__PROBLEM TO SOLVE__: Continue the interview about the Bennu asteroid samples from the point where it stops.

ZEGA: Absolutely. So when we look at the, you know, when we look at the minerals that are comprising the asteroid samples, not just Benu but also Ryugu, which was material returned by the Japanese aerospace Exploration Agency, or JAXA, those two contain lots of, of, of water-bearing clay material. And we think that what was happening some 4.5 billion years ago is that these asteroids accreted a combination of silicate dust, some metal with some carbon, organic material and icy material from the outer solar system.
It could have been water ice. It could have been CO2 ice. It could have been ammonia bearing ice. It could have been a combination of those things. So once that ice accreted together with all this dusty material from the early solar system, all we needed, or all it needed was a little bit of heat to melt that ice, make a liquid. That liquid now is in contact with solids, and now you have everything you need to start doing all kinds of chemistry.
BRODIE: So what questions then does that raise for you? Like, what do you want to find out next based on that particular finding from Bennu?
ZEGA: Well, among the next phases of the mission would be, we know what it's mostly composed of. We generally know the kinds of chemical reactions that led to the products that we see today. One of the outstanding questions is when exactly did that happen? Can we actually put a time stamp on it?

Saved entries
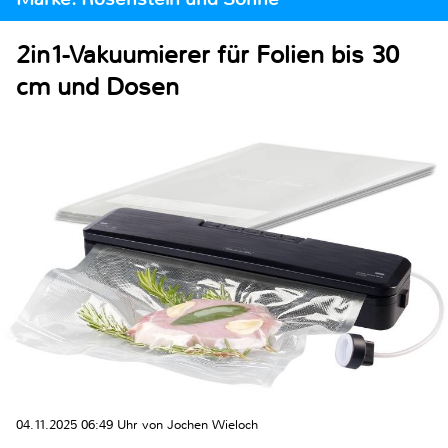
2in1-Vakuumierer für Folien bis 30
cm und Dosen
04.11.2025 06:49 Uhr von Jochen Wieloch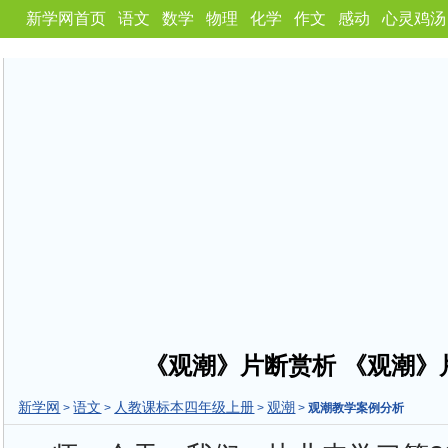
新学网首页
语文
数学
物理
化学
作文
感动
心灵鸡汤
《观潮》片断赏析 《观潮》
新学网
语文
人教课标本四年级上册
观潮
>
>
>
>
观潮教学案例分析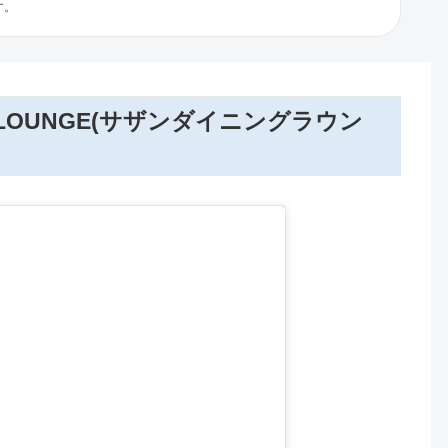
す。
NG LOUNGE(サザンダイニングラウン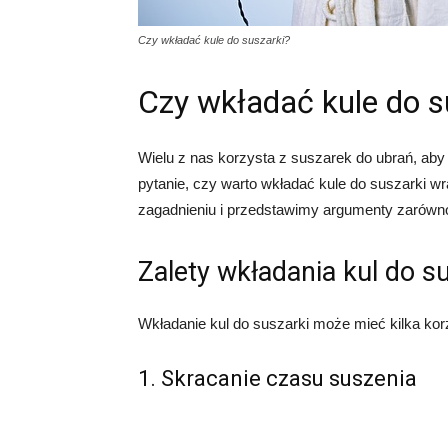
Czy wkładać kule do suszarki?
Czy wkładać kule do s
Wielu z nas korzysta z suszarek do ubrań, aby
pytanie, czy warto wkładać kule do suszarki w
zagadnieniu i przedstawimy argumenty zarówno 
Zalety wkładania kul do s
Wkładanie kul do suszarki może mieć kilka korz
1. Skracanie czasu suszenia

...

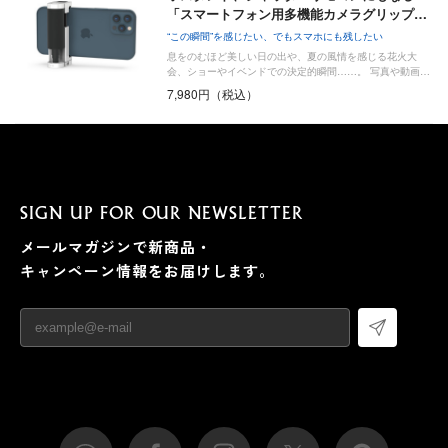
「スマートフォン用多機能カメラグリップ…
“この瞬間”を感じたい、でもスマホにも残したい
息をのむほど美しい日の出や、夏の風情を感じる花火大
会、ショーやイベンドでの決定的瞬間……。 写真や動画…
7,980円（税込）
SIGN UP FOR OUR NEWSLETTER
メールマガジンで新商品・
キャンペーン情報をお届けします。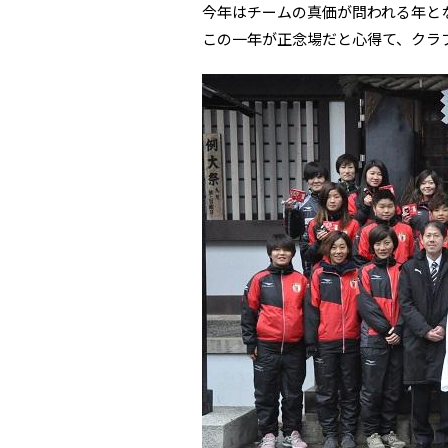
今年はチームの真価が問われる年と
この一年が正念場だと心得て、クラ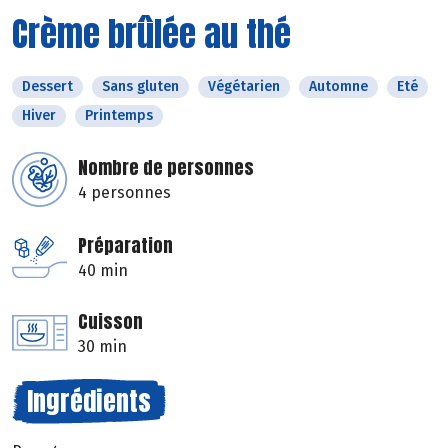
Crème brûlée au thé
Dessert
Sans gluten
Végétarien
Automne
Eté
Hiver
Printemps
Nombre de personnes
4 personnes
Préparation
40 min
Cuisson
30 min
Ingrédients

--

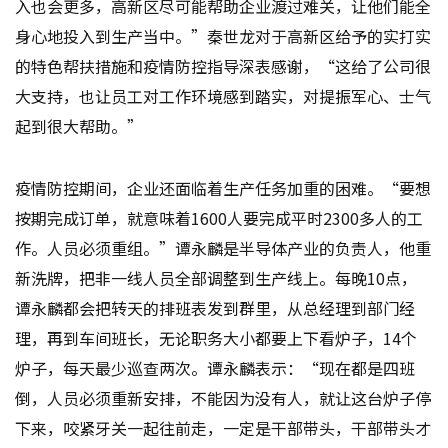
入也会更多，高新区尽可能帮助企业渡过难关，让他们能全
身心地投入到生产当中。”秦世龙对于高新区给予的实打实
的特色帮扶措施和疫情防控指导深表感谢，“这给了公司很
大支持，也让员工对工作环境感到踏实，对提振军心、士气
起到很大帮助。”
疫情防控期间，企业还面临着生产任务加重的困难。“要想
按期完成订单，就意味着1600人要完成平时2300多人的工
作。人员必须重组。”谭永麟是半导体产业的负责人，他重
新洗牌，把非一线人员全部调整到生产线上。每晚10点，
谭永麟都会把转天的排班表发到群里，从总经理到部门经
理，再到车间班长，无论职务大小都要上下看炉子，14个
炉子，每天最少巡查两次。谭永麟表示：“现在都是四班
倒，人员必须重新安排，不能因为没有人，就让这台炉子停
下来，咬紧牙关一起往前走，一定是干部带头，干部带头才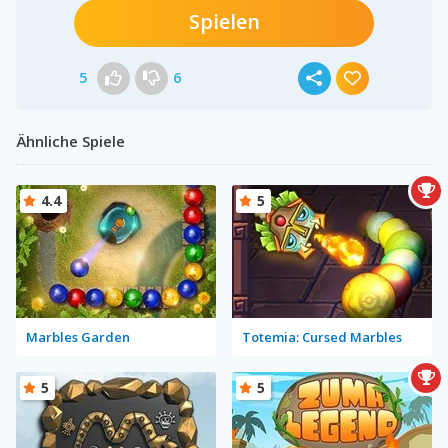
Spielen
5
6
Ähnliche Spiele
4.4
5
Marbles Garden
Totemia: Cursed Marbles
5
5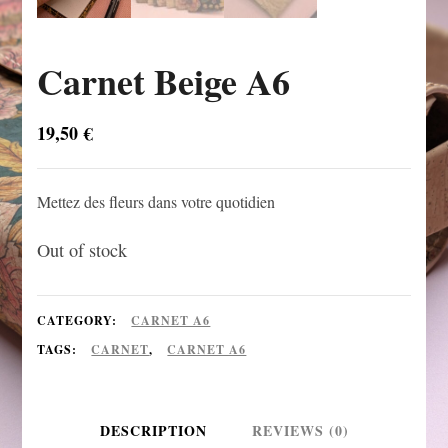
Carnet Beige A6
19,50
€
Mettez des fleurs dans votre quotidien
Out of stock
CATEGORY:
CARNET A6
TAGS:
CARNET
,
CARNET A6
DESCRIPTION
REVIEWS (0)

__WRITTEN ANSWER__:
And so there's a way to measure the timing or dating of that, and that's by looking at radioactive isotopes that may have been part of the sample for, early in the solar system history. And so by measuring some of the radiogenic isotopes with sophisticated instruments and mass spectrometers, we can get a sense of when all this chemistry happened and actually put a very precise age date on some of this chemistry.
Another one of the key questions, of course, is when we look at the organic compounds in the sample, and there are quite a few organic compounds. We've identified 15 of the 20 amino acids that life uses to build proteins, and we've identified all five nucleo bases that are the genetic components of DNA in the return sample.
So we'd like to know is that the complete diversity of those organic compounds, or do we see more organic compounds in the sample? And so the next phases of sample analysis will almost certainly involve continued measurements of the organic component.
BRODIE: So I know that one of the other things that you guys found with this sample is that the parent comet where Bennu, the assumption is, broke off from, had material from sort of all over the place, and I'm wondering how typical or atypical is something like that.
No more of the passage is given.